Scones, slices, pies and pancakes

At every eatery stop so far, the dessert case is the first thing in the cafeteria line! Scones of every kind - except plain, heaven forbid! and slices - that could mean anything from a slice of banana bread to a slice of cake or cheescake. Pancakes are served all day at the pancake rocks cafe, of course. Along the western side of the south island near, well, nowhere, erosion has carved the high rocks along the shore into what looks like stacks of pancakes tens of feet high. The 'pancakes' are thin and wide and the surf spills on them like syrup out of a bottle that has lost its pour hole. Very cool site. The Magic bus took the scenic route from Nelson to Greymouth and 'pancakes' was one of two stops along the coast. We stopped to see Possum Pete too. Pete is well known for his skills in killing the pest of NZ, the possum. He also helped to relocate thousands of wild deer onto deer farms to domesticate them so venison would be easy to come by for 'tea' (dinner). He would sit outside the helicopter, jump off onto the deer and wrestle it to the ground! The movie showing this was crazy or maybe you just needed to be crazy to do it and the music playing during the documentary was "Highway to the Danger Zone"! At the gift shop - and there's always a gift shop when we stop- they sold possum skins for different body parts like belly button warmers and other unmentionables.  The cafe 'sold' possum pies. It's illegal to sell possum meat , so some of the passengers gave a 'donation' and got the pie. They liked it -? Speaking of pies, they are the English sort here. Meat pies, mince pies (ground up hamburger), chicken pies... you get the idea - a meal all in one with vegees and meat in a little pie with a crust. Nothing sweet about it.

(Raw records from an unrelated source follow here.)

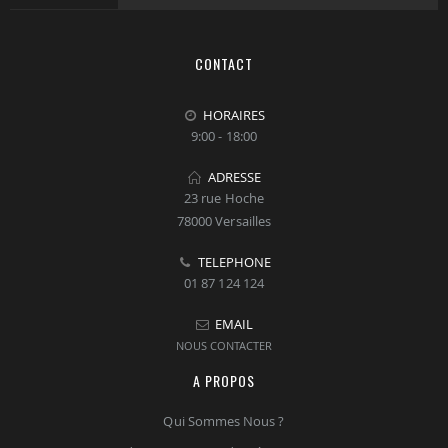
CONTACT
HORAIRES
9:00 - 18:00
ADRESSE
23 rue Hoche
78000 Versailles
TELEPHONE
01 87 124 124
EMAIL
NOUS CONTACTER
A PROPOS
Qui Sommes Nous ?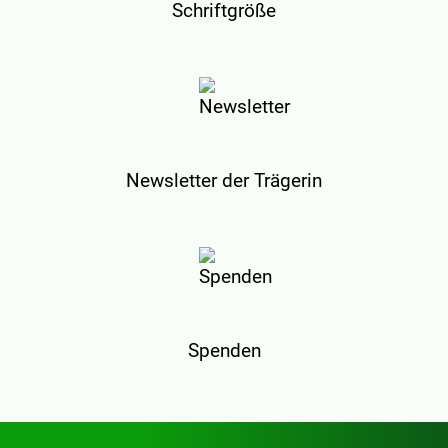
Schriftgröße
Newsletter der Trägerin
Spenden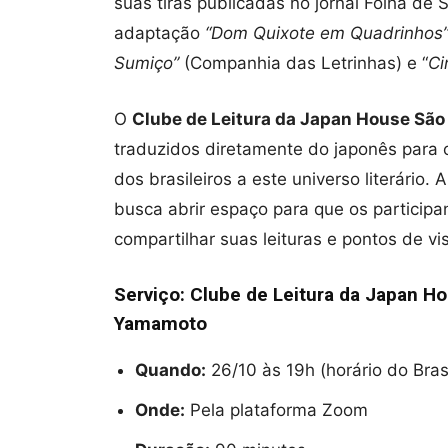
suas tiras publicadas no jornal Folha de 
adaptação
“Dom Quixote em Quadrinhos
Sumiço”
(Companhia das Letrinhas) e “
Ci
O
Clube de Leitura da Japan House São
traduzidos diretamente do japonês para 
dos brasileiros a este universo literário.
busca abrir espaço para que os participa
compartilhar suas leituras e pontos de vis
Serviço: Clube de Leitura da Japan H
Yamamoto
Quando:
26/10 às 19h (horário do Brasi
Onde:
Pela plataforma Zoom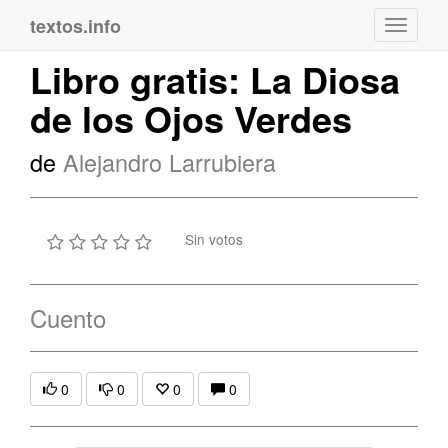
textos.info
Navega
Libro gratis: La Diosa
de los Ojos Verdes
de
Alejandro Larrubiera
Sin votos
Cuento
0
0
0
0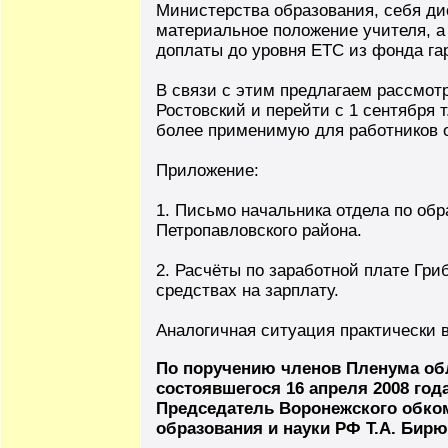
Министерства образования, себя ди
материальное положение учителя, 
доплаты до уровня ЕТС из фонда га
В связи с этим предлагаем рассмот
Ростовский и перейти с 1 сентября т
более применимую для работников 
Приложение:
1. Письмо начальника отдела по об
Петропавловского района.
2. Расчёты по заработной плате Гр
средствах на зарплату.
Аналогичная ситуация практически в
По поручению членов Пленума об
состоявшегося 16 апреля 2008 года
Председатель Воронежского обко
образования и науки РФ Т.А. Бирю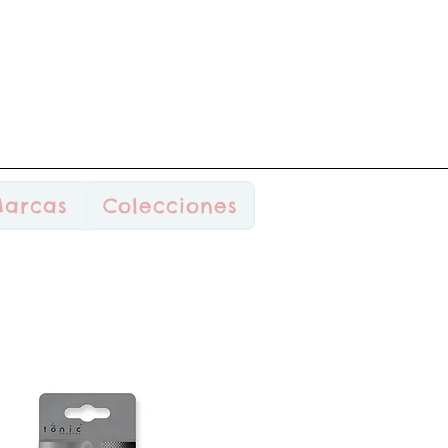
arcas
Colecciones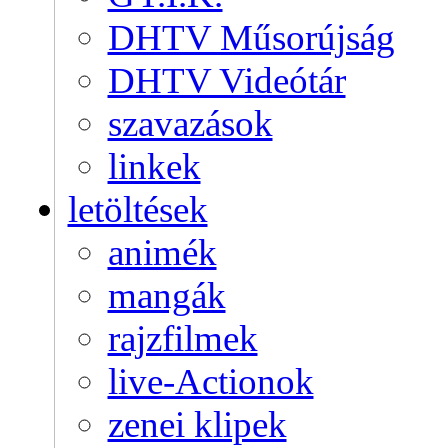
DHTV Műsorújság
DHTV Videótár
szavazások
linkek
letöltések
animék
mangák
rajzfilmek
live-Actionok
zenei klipek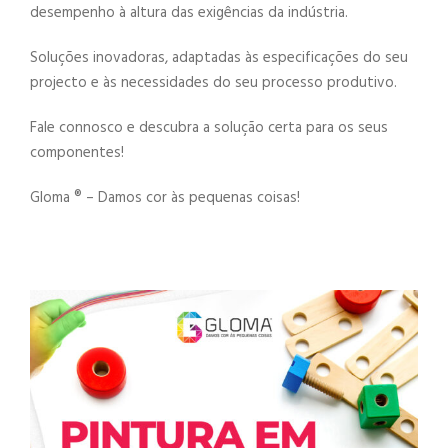
desempenho à altura das exigências da indústria.
Soluções inovadoras, adaptadas às especificações do seu
projecto e às necessidades do seu processo produtivo.
Fale connosco e descubra a solução certa para os seus
componentes!
Gloma ®️ – Damos cor às pequenas coisas!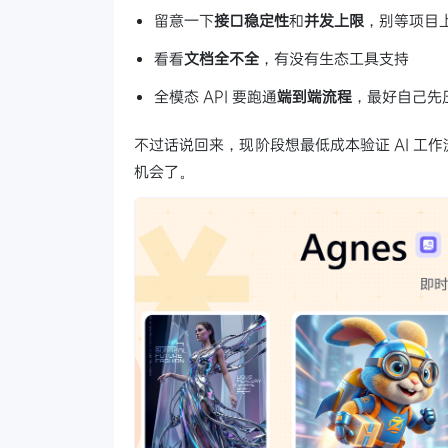
留意一下
接口稳定性
和
并发上限
，别等项目
看看
文档全不全
，有没有生态工具支持
全模态 API 要跑通
端到端流程
，最好自己先
不过话说回来，现阶段想最低成本验证 AI 工
机会了。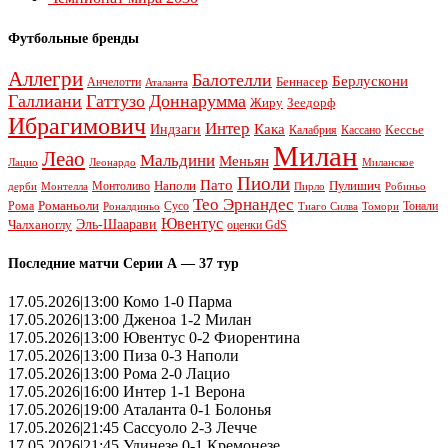
Футбольные бренды
Аллегри
Балотелли
Берлускони
Беннасер
Анчелотти
Аталанта
Галлиани
Гаттузо
Доннарумма
Жиру
Зеедорф
Ибрагимович
Интер
Кака
Индзаги
Кессье
Калабрия
Кассано
Милан
Леао
Мальдини
Меньян
Леонардо
Лацио
Миланское
Пиоли
Пато
Наполи
Монтоливо
Пулишич
Монтелла
Пирло
дерби
Робиньо
Тео Эрнандес
Рома
Романьоли
Сусо
Тонали
Роналдиньо
Тиаго Силва
Томори
Ювентус
Эль-Шаарави
Чалханоглу
оценки GdS
Последние матчи Серии А — 37 тур
17.05.2026|13:00 Комо 1-0 Парма
17.05.2026|13:00 Дженоа 1-2 Милан
17.05.2026|13:00 Ювентус 0-2 Фиорентина
17.05.2026|13:00 Пиза 0-3 Наполи
17.05.2026|13:00 Рома 2-0 Лацио
17.05.2026|16:00 Интер 1-1 Верона
17.05.2026|19:00 Аталанта 0-1 Болонья
17.05.2026|21:45 Сассуоло 2-3 Лечче
17.05.2026|21:45 Удинезе 0-1 Кремонезе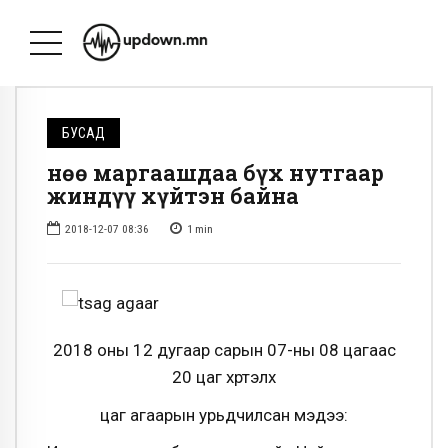
БУСАД
Өнөө маргаашдаа бүх нутгаар
жиндүү хүйтэн байна
2018-12-07 08:36
1
min
2018 оны 12 дугаар сарын 07-ны 08 цагаас
20 цаг хүртэлх
цаг агаарын урьдчилсан мэдээ:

At Franz Josef, the glacier awaited us. We could heli-hike to it, walk on it or, do as I did, walk to it absolutely free! In all the places we stop, there is always a free way to do - or almost do- (we didn't walk on the glacier, just get really close to it) the fun stuff for the area. Our bus driver took us to the start of the trail, we walked a hour into and out of the glacier field and then started to walk the 4 KM back. Well... the guy I was walking with wanted to hitchhike back! Now, if you know me, you know I have a history of hitchhiking, so it didn't take much convincing! After three thumbs, we got a ride with two guys from Poland in their rental car which was blasting New Zealand polka music! Too funny! My Thanksgiving dinner was fish and chips (fries) at the Blue Ice Cafe. Blue ice describes glacial ice if you haven't seen it before.
Friday, today, we rode on the bus all day - with 'comfort' stops - and got into Queenstown late afternoon. Along the way, we also stopped at Lake Matheson and a little beach town that looked just like it belonged in the Swiss Alps. Before reaching Q'town, we stopped at one of AJ Hackett's (inventor of ) bungy jumping places and watched a couple jump together and another guy go solo. Just looking down from the height of the jump bridge made me sick! No one on the bus jumped. : )








Photos 1 and 2 - pancake rocks; photos 3 and 4 - bridge that is a car bridge AND a railroad bridge! yikes!;
photos 5, 6 and 8 - the Franz Glacier; photo 7 - a view from the bus along the road;  photo 8 - bungy jumper falling. Sorry for the sideways photos - I don't know how to rotate them!